Once, Queensland was seen as the land that time forgot, with a narrow economy based on agriculture, mining and transport – and conservative values. Then, from the 1980s, a transformation took place as the state modernised, entrenching democratic reforms and civil liberties. Yet now, in the era of Campbell Newman, the Palmer United Party and national politics that oozes alarmist populism, it feels like Queensland’s history of eccentricity and unrest has colonised the whole country.
So how does Queensland both point the way forward and shine a light on the way we live now? Political commentator and Queenslander Mark Bahnisch looks closely and boldly at the Queensland experience, from the Joh Era to the present. His must-read book reaches some surprising conclusions.
Through the Wall: Reflections on Leadership, Love and Survival
Harper Collins Publishers
In March 2009 Anna made history, becoming the first woman to lead a party to victory in a State election in Australia. Born in Queensland in 1960, Anna grew up mainly on the Gold Coast. She graduated from the University of Queensland in 1980 and worked in the community sector and the public service before entering Parliament as the Labor member for South Brisbane in 1995. She joined the shadow ministry the following year and became a minister in 2001. She held several senior portfolios, before becoming Deputy Premier in 2005, and Premier in 2007. After losing the election in 2012, she stepped down and is now the CEO of the NSW YWCA.
Anna Bligh knows something about hard knocks and high walls. She was raised by a single mother in the working class Gold Coast, a young girl with a soon-to-be-estranged dad who struggled with alcoholism. She spent over 17 years in the rough and tumble of the Queensland Parliament (seven of them as either Deputy Premier or Premier) and she was the first woman to be elected Premier of an Australian State in her own right. In 2011, she led Queensland through the devastation of Australia’s largest natural disasters. Her Party then lost the 2012 State election and Anna stepped down to start a new life, only to find herself diagnosed with cancer.
Writing with her trademark honesty, warmth and humour about the challenges that public and private life have thrown her, Anna reflects candidly — as a wife, mother, daughter, friend and political leader — on the lessons of leadership, resilience, community and family.
Allen & Unwin
Libby Connors is a senior lecturer in history at the University of Southern Queensland. She is author of Australia's Frontline and co-author of A History of the Australian Environment Movement.
In the 1840s, white settlement in the north was under attack. European settlers were in awe of Aboriginal physical fitness and fighting prowess, and a series of deadly raids on homesteads made even the townspeople of Brisbane anxious.
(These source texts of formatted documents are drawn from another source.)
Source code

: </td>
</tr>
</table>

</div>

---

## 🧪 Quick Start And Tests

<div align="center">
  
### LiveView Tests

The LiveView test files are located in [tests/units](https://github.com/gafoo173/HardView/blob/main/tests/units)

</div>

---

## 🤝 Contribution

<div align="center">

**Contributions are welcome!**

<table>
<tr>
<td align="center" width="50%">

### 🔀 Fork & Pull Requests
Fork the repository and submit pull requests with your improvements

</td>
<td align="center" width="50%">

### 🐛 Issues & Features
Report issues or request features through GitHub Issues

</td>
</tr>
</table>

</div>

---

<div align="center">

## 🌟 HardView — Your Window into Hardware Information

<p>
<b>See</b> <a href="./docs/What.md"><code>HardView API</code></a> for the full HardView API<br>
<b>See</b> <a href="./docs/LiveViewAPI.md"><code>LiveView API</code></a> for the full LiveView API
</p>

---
Young warrior Dundalli was renowned for his size and strength, and his elders gave him the task of leading the resistance against the Europeans' ever increasing incursions on their traditional lands. Their response was embedded in Aboriginal law and Dundalli became one of their greatest lawmen. With his band of warriors, he had the settlers in thrall for twelve years, evading capture again and again, until he was finally arrested and publicly executed.
Warrior is the extraordinary story of one of Australia's little-known heroes, one of many Aboriginal men to die protecting their country. It is also a fresh and compelling portrait of life in the early days of white settlement of Brisbane and south east Queensland.